Coughing once more, I sit up slightly, feeling the muscles of my torso and neck pull taut. “What the hell are you burning?” I croak tiredly.

She fixes me with a caustic sneer. “Whatever was on the ground,” she replies tartly.

“You do realize that a fire will only bring Drew and those guys coming back to us, right?” Not to mention alert the Rigs psychos. I begin to nervously eye the treetops, the pitch blackness of the night sky, as if some hidden seam will make itself apparent and spill forth a mass of ungodly beings to smite us all.

Apparently passing out also makes you poetic.

Her grin is positively evil as she says, “Oh, them? I don’t think they’re going to be mobile for quite awhile.”

I quirk a brow in curiosity. “You killed them?” I ask in slight admiration. The thought of her utilizing any form of lethal fighting is a bit intriguing. And kind of scary, now that I’m all alone with her.

She waves a hand, then flicks an errant strand of hair out of her eyes, the movement so clouded by the fire’s shadows that it makes her look like some kind of demon. “Oh, please. I’m not like you barbarians.” She levels her chin imperiously. “So mindless in your plunders… Ugh…” Her nose crinkles daintily in disgust. “No, they’re still alive. But certainly in no condition to be tracking any of us.”

“Where’s Ríjez?” I ask, looking about the small clearing she had made. A couple large, tan backpacks lie splayed against a boulder that I hadn’t noticed in my trek.

Her gaze suddenly closing up with caution, she says slowly, as if carefully choosing her words, “He wasn’t with the others.”

“So he’s hiding somewhere,” I deduce. “Where did you find them?”

She doesn’t reply, and I realize that she isn’t going to.
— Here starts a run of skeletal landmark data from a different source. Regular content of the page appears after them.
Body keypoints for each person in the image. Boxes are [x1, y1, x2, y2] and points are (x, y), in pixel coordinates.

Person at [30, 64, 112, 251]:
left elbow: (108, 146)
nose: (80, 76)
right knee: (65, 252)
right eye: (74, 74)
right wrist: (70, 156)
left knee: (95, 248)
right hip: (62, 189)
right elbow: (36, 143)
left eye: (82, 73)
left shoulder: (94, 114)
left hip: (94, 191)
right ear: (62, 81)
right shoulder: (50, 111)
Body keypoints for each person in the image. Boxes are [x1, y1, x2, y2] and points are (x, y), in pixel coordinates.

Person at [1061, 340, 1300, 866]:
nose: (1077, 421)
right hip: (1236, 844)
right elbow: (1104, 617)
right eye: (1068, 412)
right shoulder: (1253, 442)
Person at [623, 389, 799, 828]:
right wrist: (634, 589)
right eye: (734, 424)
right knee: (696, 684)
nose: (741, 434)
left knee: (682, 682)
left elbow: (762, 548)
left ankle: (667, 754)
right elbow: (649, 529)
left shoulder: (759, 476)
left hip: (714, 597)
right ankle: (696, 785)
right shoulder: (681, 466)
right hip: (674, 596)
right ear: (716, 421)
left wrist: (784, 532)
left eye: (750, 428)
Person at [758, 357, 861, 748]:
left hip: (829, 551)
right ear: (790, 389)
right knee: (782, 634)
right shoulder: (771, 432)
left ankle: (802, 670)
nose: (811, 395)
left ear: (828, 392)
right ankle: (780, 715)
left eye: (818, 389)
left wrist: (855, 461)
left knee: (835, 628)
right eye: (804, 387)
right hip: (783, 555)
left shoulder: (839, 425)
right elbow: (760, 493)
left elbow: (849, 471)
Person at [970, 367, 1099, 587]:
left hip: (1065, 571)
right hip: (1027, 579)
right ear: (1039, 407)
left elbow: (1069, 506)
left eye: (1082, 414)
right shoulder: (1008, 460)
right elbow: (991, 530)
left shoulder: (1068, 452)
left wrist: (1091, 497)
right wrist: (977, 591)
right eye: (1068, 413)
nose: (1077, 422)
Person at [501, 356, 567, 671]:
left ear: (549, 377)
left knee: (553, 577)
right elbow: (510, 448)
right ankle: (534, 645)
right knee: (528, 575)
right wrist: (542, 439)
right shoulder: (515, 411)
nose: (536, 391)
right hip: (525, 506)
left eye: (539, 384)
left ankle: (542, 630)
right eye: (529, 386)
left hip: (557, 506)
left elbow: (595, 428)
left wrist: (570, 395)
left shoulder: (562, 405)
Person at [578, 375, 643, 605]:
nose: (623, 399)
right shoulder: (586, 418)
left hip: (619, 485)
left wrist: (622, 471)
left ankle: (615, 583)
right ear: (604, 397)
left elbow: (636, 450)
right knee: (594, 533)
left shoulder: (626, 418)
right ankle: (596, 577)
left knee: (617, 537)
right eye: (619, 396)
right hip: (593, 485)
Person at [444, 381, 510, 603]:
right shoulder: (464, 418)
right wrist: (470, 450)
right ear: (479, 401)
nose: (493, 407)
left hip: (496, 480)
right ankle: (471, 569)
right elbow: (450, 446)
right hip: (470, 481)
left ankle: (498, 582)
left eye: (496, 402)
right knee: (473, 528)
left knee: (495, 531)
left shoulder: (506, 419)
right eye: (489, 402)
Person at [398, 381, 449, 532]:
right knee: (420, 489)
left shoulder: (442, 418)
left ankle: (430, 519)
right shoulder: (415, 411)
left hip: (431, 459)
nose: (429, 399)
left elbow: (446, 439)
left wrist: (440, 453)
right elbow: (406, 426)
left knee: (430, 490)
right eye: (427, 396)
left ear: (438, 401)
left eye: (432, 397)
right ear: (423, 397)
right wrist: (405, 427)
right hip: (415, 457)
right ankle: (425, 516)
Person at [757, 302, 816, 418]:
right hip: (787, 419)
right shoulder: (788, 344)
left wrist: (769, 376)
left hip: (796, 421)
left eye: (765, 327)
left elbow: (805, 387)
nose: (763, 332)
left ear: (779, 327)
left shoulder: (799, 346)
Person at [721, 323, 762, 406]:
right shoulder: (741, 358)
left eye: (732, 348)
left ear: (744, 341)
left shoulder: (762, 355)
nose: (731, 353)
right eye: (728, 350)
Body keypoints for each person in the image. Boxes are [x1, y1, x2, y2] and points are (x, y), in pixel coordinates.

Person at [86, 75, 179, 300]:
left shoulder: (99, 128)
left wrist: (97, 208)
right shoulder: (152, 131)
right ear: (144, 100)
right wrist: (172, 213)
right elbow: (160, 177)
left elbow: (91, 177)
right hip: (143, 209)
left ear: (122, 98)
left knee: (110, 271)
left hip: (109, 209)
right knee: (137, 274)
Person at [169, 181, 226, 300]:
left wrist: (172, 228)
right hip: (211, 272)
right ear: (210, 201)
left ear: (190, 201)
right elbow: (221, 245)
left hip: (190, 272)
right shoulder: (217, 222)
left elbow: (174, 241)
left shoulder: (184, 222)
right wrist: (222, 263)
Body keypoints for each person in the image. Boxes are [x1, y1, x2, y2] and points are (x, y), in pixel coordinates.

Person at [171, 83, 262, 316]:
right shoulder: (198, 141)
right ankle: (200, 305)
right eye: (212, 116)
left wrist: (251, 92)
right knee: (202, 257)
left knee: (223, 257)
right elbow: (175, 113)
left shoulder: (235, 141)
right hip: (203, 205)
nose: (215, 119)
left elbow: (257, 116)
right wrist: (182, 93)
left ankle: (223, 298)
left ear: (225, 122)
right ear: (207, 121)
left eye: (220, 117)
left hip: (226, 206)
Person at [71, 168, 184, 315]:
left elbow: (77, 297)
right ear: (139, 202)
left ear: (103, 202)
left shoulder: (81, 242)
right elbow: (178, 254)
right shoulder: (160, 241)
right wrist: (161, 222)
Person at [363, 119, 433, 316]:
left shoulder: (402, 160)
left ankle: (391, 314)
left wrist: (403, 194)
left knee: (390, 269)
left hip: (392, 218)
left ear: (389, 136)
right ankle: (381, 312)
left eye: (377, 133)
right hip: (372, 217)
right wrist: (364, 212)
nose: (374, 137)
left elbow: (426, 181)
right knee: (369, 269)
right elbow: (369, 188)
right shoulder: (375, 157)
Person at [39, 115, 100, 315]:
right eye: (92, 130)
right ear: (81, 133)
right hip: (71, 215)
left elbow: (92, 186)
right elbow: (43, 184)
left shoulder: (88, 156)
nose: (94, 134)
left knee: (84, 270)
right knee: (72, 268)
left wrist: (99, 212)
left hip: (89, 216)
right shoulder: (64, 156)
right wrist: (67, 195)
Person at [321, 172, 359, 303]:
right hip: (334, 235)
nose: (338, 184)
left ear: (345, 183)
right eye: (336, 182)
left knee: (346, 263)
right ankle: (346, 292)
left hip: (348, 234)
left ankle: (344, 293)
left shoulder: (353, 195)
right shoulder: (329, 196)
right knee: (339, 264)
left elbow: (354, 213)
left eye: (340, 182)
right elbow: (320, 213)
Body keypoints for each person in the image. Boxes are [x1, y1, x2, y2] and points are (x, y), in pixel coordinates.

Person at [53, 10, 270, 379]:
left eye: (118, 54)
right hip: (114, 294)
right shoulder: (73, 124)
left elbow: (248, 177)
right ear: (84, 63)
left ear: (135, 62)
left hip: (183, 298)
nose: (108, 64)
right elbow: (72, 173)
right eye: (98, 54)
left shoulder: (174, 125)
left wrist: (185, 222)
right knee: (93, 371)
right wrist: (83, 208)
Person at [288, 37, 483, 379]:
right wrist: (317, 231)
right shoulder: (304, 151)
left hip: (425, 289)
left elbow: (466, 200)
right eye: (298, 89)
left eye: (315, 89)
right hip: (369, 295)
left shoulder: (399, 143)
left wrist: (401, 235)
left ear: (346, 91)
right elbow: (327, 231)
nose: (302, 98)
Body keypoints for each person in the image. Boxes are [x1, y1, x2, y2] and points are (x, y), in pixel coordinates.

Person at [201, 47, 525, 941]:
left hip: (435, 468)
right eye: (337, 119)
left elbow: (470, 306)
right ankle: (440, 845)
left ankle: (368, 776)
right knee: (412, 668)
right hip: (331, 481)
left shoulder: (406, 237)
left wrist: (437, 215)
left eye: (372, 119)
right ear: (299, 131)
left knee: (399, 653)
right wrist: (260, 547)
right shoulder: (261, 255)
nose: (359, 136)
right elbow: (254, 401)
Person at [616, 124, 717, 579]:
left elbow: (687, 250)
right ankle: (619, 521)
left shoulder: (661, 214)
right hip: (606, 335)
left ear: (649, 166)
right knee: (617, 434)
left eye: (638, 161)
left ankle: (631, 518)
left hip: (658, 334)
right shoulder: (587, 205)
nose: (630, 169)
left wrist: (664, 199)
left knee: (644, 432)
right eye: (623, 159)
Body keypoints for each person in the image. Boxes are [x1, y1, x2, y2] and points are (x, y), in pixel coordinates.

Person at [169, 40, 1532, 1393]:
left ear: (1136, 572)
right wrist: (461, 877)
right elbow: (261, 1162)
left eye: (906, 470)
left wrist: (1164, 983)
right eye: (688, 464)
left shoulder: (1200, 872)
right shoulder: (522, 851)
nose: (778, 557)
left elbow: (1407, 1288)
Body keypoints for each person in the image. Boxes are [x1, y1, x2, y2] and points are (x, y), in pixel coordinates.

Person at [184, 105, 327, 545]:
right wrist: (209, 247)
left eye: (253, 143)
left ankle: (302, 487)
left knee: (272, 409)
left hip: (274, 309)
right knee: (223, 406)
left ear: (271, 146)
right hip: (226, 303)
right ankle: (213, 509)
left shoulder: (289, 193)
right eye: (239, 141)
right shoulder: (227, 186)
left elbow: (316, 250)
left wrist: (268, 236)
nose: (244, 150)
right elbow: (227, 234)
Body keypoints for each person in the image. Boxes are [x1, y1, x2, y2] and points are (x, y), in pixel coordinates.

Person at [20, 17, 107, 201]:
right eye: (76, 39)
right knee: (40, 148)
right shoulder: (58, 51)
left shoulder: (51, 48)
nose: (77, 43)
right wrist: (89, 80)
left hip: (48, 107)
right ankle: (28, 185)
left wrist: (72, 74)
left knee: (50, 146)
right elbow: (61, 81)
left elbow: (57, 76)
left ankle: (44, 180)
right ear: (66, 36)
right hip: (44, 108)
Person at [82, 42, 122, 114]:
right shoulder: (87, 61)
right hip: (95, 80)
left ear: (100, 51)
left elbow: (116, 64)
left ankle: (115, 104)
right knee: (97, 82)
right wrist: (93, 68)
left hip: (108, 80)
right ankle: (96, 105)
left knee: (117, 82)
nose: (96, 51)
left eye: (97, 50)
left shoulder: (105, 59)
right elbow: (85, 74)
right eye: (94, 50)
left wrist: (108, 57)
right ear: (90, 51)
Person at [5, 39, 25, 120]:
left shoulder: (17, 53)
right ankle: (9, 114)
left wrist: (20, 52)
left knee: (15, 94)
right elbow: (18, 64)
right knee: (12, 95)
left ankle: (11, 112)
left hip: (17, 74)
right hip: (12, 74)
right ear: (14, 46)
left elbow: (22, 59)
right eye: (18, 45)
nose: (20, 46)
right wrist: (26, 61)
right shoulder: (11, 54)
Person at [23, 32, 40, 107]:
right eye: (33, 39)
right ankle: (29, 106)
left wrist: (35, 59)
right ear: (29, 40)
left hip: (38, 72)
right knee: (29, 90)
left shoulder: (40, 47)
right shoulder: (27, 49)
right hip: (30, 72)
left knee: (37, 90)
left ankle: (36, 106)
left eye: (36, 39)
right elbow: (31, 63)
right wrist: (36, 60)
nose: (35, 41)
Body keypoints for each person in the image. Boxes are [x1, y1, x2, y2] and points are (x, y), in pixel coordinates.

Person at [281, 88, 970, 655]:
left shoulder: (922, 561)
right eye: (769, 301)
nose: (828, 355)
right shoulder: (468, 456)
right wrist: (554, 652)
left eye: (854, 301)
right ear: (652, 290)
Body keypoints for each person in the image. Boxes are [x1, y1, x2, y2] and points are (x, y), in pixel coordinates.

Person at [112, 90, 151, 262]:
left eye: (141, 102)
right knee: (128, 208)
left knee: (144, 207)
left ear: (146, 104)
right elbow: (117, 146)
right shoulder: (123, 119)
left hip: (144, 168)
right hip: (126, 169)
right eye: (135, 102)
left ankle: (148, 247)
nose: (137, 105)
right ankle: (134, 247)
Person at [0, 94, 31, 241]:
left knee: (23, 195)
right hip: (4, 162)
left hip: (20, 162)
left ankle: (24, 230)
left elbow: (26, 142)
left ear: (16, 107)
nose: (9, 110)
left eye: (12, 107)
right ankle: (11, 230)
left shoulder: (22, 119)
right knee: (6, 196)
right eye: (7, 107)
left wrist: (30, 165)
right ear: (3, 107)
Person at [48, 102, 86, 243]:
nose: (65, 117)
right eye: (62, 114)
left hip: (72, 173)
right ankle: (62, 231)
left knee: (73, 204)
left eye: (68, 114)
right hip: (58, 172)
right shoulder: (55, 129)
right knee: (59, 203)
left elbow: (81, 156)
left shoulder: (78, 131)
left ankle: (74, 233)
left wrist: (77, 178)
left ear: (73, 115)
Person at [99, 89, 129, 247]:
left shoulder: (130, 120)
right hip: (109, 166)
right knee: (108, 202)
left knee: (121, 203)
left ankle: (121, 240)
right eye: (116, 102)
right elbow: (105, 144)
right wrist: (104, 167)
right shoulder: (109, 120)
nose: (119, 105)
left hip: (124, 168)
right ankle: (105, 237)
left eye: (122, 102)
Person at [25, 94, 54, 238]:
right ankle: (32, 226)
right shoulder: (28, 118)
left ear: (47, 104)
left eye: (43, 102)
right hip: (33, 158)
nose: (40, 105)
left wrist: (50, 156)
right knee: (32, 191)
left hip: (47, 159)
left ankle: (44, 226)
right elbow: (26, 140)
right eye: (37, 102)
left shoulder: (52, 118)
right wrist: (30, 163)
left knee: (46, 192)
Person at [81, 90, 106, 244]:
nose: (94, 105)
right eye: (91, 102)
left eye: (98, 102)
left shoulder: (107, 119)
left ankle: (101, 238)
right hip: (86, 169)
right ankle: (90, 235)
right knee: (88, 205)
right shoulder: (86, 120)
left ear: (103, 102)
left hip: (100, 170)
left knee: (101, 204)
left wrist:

Fine, then.

I finger the raw area of my ankle and find it layered with gauze. Blood is already seeping through the spongy material. “Anything else we can do for this?”

Mella shakes her head. “Not with this stuff. I grabbed as much as I could from both the lab and the kitchen. You’d be amazed at how low the supplies are,” she says in an oddly despondent tone.